## What is being asked
All of the records shown below need to be copied with no differences.
--- Extracted material Enclosed Below ---

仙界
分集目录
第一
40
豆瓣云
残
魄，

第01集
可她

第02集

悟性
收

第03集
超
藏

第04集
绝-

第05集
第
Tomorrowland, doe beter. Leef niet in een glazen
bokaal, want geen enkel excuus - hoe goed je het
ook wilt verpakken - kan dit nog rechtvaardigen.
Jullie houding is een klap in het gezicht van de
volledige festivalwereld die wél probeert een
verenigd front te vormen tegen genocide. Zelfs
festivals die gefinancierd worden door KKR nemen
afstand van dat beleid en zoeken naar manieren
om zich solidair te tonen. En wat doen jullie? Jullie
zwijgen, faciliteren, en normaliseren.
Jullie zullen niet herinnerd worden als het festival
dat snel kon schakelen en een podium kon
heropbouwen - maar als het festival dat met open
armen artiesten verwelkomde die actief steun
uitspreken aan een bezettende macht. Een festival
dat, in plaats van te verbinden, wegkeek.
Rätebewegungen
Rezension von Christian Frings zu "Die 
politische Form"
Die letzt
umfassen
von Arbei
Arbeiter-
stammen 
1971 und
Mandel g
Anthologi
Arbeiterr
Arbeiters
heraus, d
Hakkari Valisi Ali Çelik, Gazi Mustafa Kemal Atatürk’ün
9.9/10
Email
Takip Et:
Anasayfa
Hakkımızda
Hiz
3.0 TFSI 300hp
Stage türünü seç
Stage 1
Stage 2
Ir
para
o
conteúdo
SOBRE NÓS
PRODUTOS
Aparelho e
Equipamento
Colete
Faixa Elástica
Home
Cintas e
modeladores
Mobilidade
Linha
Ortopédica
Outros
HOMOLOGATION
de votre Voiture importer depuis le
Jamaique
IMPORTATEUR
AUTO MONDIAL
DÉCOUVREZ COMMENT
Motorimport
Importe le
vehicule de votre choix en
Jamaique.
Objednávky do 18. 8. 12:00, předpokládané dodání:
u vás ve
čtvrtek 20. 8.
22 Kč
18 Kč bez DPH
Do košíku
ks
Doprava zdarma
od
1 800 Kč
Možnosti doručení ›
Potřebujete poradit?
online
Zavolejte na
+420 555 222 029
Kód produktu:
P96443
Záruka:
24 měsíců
--- End of Enclosed Extracted material ---
## Solution for this problem

仙界
分集目录
第一
40
豆瓣云
残
魄，

第01集
可她

第02集

悟性
收

第03集
超
藏

第04集
绝-

第05集
第
Tomorrowland, doe beter. Leef niet in een glazen
bokaal, want geen enkel excuus - hoe goed je het
ook wilt verpakken - kan dit nog rechtvaardigen.
Jullie houding is een klap in het gezicht van de
volledige festivalwereld die wél probeert een
verenigd front te vormen tegen genocide. Zelfs
festivals die gefinancierd worden door KKR nemen
afstand van dat beleid en zoeken naar manieren
om zich solidair te tonen. En wat doen jullie? Jullie
zwijgen, faciliteren, en normaliseren.
Jullie zullen niet herinnerd worden als het festival
dat snel kon schakelen en een podium kon
heropbouwen - maar als het festival dat met open
armen artiesten verwelkomde die actief steun
uitspreken aan een bezettende macht. Een festival
dat, in plaats van te verbinden, wegkeek.
Rätebewegungen
Rezension von Christian Frings zu "Die 
politische Form"
Die letzt
umfassen
von Arbei
Arbeiter-
stammen 
1971 und
Mandel g
Anthologi
Arbeiterr
Arbeiters
heraus, d
Hakkari Valisi Ali Çelik, Gazi Mustafa Kemal Atatürk’ün
9.9/10
Email
Takip Et:
Anasayfa
Hakkımızda
Hiz
3.0 TFSI 300hp
Stage türünü seç
Stage 1
Stage 2
Ir
para
o
conteúdo
SOBRE NÓS
PRODUTOS
Aparelho e
Equipamento
Colete
Faixa Elástica
Home
Cintas e
modeladores
Mobilidade
Linha
Ortopédica
Outros
HOMOLOGATION
de votre Voiture importer depuis le
Jamaique
IMPORTATEUR
AUTO MONDIAL
DÉCOUVREZ COMMENT
Motorimport
Importe le
vehicule de votre choix en
Jamaique.
Objednávky do 18. 8. 12:00, předpokládané dodání:
u vás ve
čtvrtek 20. 8.
22 Kč
18 Kč bez DPH
Do košíku
ks
Doprava zdarma
od
1 800 Kč
Možnosti doručení ›
Potřebujete poradit?
online
Zavolejte na
+420 555 222 029
Kód produktu:
P96443
Záruka:
24 měsíců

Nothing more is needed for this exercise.